What to do: Reproduce the opening lines of the records exactly, please, stopping after the line that contains "left elbow: (535, 516)".

Dataset records:
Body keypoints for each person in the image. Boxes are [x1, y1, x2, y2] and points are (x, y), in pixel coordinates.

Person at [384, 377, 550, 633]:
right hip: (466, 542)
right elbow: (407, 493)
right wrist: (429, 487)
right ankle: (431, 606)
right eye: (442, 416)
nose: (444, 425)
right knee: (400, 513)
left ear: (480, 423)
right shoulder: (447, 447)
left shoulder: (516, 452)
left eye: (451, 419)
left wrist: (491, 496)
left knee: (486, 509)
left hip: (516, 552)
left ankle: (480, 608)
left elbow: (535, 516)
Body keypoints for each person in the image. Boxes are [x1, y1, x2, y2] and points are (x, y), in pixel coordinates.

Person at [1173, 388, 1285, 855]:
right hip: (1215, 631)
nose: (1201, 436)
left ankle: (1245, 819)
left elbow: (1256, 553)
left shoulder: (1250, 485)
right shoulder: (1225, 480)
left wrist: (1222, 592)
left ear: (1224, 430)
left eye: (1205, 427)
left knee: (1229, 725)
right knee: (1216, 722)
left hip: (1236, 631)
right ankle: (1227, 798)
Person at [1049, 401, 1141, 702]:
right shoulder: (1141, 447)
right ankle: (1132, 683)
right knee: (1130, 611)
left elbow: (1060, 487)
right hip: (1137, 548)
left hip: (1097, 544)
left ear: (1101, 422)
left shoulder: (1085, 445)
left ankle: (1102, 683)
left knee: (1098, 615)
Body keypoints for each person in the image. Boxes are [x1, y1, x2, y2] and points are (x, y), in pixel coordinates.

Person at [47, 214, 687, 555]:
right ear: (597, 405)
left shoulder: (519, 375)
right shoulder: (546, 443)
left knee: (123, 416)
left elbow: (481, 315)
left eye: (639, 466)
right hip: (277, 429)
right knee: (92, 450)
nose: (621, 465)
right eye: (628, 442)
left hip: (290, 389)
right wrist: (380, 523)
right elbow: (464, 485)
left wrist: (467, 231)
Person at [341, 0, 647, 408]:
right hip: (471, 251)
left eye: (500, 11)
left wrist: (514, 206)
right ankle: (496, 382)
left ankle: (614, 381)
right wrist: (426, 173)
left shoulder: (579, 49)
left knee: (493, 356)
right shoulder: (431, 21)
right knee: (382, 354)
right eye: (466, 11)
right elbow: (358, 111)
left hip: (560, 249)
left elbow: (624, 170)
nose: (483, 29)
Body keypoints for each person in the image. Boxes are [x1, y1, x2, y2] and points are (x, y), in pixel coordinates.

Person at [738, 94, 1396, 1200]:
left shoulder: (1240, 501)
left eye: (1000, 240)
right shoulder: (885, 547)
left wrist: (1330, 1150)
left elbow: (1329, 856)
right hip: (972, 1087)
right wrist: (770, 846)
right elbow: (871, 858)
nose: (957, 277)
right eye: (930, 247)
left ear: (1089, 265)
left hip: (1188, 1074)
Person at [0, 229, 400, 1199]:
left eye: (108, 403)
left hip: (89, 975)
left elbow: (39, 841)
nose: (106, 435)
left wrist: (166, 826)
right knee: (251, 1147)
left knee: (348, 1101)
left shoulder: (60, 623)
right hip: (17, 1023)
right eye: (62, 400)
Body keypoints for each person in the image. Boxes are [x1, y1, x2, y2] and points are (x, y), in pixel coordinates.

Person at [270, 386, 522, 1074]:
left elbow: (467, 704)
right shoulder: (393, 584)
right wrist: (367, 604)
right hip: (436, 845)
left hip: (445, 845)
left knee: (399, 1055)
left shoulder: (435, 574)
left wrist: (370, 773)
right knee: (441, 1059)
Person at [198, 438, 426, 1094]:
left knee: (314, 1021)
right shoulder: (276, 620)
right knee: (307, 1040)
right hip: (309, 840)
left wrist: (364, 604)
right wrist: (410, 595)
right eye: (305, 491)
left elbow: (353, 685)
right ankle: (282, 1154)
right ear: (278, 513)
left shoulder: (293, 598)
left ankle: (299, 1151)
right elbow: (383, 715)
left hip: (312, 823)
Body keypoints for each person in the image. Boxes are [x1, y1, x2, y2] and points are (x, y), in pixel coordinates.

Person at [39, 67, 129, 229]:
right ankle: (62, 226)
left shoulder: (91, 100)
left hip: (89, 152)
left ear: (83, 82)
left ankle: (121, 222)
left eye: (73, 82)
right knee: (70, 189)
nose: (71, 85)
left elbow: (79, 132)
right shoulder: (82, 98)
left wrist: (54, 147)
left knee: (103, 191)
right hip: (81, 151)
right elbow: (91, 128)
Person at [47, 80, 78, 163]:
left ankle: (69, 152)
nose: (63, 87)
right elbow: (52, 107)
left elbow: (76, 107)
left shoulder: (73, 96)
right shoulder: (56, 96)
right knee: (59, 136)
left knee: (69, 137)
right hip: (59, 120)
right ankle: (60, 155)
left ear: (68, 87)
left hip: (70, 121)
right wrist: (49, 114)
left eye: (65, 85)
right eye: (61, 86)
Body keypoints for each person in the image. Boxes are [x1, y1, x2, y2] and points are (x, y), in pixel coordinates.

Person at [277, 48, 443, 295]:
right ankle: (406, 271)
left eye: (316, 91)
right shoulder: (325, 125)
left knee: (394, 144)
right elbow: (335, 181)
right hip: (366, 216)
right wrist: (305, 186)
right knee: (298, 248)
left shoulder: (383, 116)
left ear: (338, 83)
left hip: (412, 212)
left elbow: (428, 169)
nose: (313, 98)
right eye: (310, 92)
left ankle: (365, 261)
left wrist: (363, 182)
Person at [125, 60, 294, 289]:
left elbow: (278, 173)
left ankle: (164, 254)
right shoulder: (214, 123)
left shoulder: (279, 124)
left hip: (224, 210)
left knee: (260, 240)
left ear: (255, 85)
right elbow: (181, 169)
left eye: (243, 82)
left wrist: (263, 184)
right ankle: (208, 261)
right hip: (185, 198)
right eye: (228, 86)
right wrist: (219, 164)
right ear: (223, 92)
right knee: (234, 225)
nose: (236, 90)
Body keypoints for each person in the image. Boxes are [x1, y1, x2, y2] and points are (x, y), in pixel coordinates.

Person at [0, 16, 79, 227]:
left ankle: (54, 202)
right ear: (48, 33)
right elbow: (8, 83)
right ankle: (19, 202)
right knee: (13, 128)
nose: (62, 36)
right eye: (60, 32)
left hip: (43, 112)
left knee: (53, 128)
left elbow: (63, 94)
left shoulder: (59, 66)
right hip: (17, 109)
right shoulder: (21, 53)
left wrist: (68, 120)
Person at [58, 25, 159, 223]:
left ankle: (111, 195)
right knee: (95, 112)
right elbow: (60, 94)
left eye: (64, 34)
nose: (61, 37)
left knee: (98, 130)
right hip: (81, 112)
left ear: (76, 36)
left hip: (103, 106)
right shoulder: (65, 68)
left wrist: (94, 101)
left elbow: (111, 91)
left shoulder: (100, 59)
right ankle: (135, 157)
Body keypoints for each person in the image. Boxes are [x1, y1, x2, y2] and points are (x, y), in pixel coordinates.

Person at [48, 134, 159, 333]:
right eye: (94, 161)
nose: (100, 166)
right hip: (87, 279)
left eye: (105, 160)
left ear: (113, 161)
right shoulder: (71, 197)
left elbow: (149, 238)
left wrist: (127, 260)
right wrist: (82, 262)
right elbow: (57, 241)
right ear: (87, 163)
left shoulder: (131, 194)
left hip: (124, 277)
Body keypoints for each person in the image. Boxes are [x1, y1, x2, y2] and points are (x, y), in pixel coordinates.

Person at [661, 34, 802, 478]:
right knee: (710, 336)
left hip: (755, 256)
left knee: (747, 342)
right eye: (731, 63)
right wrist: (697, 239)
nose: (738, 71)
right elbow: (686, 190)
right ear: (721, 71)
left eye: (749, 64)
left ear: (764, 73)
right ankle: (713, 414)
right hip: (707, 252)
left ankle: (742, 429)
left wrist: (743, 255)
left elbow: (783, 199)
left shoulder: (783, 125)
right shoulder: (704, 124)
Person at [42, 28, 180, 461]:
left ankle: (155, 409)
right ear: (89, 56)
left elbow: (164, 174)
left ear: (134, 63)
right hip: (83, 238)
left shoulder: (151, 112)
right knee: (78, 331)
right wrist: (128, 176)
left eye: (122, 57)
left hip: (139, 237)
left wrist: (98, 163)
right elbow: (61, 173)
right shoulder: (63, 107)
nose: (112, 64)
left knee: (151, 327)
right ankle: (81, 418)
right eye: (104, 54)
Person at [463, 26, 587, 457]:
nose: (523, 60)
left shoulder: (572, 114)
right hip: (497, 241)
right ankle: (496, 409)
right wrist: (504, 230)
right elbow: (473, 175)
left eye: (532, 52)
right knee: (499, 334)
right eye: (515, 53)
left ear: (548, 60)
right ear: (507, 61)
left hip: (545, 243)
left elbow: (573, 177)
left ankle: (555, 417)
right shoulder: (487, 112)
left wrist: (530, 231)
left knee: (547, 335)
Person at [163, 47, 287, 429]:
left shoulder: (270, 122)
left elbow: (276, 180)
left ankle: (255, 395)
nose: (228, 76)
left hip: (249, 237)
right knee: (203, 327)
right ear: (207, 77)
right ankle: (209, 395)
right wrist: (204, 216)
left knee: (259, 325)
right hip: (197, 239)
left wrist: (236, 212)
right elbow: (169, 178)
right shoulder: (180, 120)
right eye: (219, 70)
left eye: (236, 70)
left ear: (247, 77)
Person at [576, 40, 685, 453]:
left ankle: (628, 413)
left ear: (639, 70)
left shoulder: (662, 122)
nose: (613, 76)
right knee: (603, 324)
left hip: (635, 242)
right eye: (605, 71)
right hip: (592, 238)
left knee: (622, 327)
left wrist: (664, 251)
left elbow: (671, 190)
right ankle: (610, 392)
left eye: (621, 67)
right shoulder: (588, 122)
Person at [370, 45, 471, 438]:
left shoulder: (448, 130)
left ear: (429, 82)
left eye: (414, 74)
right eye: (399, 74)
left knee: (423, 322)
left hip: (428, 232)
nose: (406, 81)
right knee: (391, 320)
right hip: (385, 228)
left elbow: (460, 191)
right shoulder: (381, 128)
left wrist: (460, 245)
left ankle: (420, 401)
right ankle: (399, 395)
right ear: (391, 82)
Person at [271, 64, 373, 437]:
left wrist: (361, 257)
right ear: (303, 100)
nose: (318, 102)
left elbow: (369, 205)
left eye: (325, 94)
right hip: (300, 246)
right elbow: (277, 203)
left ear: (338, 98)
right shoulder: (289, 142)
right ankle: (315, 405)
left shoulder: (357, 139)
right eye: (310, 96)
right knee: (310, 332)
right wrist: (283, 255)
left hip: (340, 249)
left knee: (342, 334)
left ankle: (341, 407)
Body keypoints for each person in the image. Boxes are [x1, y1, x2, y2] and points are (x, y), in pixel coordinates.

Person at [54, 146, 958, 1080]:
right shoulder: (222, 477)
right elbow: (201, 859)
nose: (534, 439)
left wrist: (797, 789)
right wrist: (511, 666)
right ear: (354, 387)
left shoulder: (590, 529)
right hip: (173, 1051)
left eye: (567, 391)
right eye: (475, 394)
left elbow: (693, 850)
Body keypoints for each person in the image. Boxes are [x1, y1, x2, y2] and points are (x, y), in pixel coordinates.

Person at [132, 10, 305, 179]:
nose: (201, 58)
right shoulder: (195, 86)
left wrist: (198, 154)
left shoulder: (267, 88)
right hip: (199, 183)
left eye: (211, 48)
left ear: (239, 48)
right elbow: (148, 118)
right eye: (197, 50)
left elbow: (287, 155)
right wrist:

Exercise response:
Body keypoints for each person in the image. Boxes are [x1, y1, x2, y2] and points are (x, y), in pixel coordinates.

Person at [384, 377, 550, 633]:
right hip: (466, 542)
right elbow: (407, 493)
right wrist: (429, 487)
right ankle: (431, 606)
right eye: (442, 416)
nose: (444, 425)
right knee: (400, 513)
left ear: (480, 423)
right shoulder: (447, 447)
left shoulder: (516, 452)
left eye: (451, 419)
left wrist: (491, 496)
left knee: (486, 509)
left hip: (516, 552)
left ankle: (480, 608)
left elbow: (535, 516)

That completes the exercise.